Orchids We Have Known, Grown, or Killed

on June 12, 2025
The Vanderlip greenhouse on Oregon Lane. The orchids were grown in the greenhouse.
Orchids at an East window in his Monarch apartment.

by Richard Vanderlip

After the article on Darwin’s orchid, I’ve had several people ask about our hobby of growing orchids. A friend here in the Monarch asked how long we had been growing them. We got our first orchids in 1961 on our first anniversary while we were in Ames, Iowa, for my graduate degrees. We saw an ad in “Horticulture” magazine for four orchids, two blooming sizes, and two seedlings for $12. Keep in mind that my Graduate Research Assistantship paid $2,500 per year! We grew them in a homemade “Wardian Case” in front of a north window in student housing.

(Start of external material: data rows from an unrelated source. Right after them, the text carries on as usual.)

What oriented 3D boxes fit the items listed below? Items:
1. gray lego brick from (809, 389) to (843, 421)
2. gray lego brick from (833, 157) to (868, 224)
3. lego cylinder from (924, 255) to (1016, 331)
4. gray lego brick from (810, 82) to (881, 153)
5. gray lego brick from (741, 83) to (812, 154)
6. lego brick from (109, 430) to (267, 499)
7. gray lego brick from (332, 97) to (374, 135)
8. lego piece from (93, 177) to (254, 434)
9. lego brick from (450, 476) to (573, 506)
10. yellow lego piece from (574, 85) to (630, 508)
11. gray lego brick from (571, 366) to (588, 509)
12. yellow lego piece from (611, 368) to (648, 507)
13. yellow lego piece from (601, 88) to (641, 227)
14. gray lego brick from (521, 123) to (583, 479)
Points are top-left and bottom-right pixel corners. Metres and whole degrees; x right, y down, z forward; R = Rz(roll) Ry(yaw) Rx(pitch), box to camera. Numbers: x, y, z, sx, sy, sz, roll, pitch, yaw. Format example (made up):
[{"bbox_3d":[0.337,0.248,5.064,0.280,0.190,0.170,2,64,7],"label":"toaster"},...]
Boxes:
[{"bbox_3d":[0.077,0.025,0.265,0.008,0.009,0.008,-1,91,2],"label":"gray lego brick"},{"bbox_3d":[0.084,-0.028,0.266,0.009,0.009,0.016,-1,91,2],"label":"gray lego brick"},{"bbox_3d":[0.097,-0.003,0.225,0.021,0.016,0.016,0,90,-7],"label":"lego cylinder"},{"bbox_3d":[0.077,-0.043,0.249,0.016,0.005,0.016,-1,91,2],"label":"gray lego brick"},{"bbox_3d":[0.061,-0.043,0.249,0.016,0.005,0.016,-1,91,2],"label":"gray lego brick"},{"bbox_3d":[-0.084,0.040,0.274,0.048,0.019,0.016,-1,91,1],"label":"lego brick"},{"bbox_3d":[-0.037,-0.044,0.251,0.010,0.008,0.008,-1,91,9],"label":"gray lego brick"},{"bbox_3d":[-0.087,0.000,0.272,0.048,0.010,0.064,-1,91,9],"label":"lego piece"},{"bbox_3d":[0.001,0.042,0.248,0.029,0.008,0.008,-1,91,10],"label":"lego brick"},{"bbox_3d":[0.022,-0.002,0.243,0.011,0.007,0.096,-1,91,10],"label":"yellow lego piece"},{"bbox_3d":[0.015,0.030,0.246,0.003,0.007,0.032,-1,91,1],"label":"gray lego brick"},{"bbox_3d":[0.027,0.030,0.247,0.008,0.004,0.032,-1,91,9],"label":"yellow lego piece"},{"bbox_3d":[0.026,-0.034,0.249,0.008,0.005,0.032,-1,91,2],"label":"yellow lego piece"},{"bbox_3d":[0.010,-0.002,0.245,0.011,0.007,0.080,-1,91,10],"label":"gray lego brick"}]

That Thanksgiving, we came back to Kansas and a fellow graduate student from Hawaii said he would take care of our orchids. When we returned, he had written to his mother and had her send divisions of 17 of his orchids for us! With 21 orchids, we were hooked.

After we moved to Manhattan in 1964, we grew orchids under lights in the basement, on a partially covered patio, and finally, in a greenhouse from 1970 until we moved to Meadowlark in 2023. (We moved 22 orchids to Meadowlark, and purchased an additional four since the move.) Every few years I give a talk at the Kansas Orchid Society on “Orchids we have Known, Grown, or Killed,” and now plan to share stories about some of our orchids each month.

The pictures at top and top right show a couple of places where we have grown them, including at our apartment in the Monarch. So, Steve, this month makes it 64 years. I now have 25 orchids. Yes, that means one has bit the dust.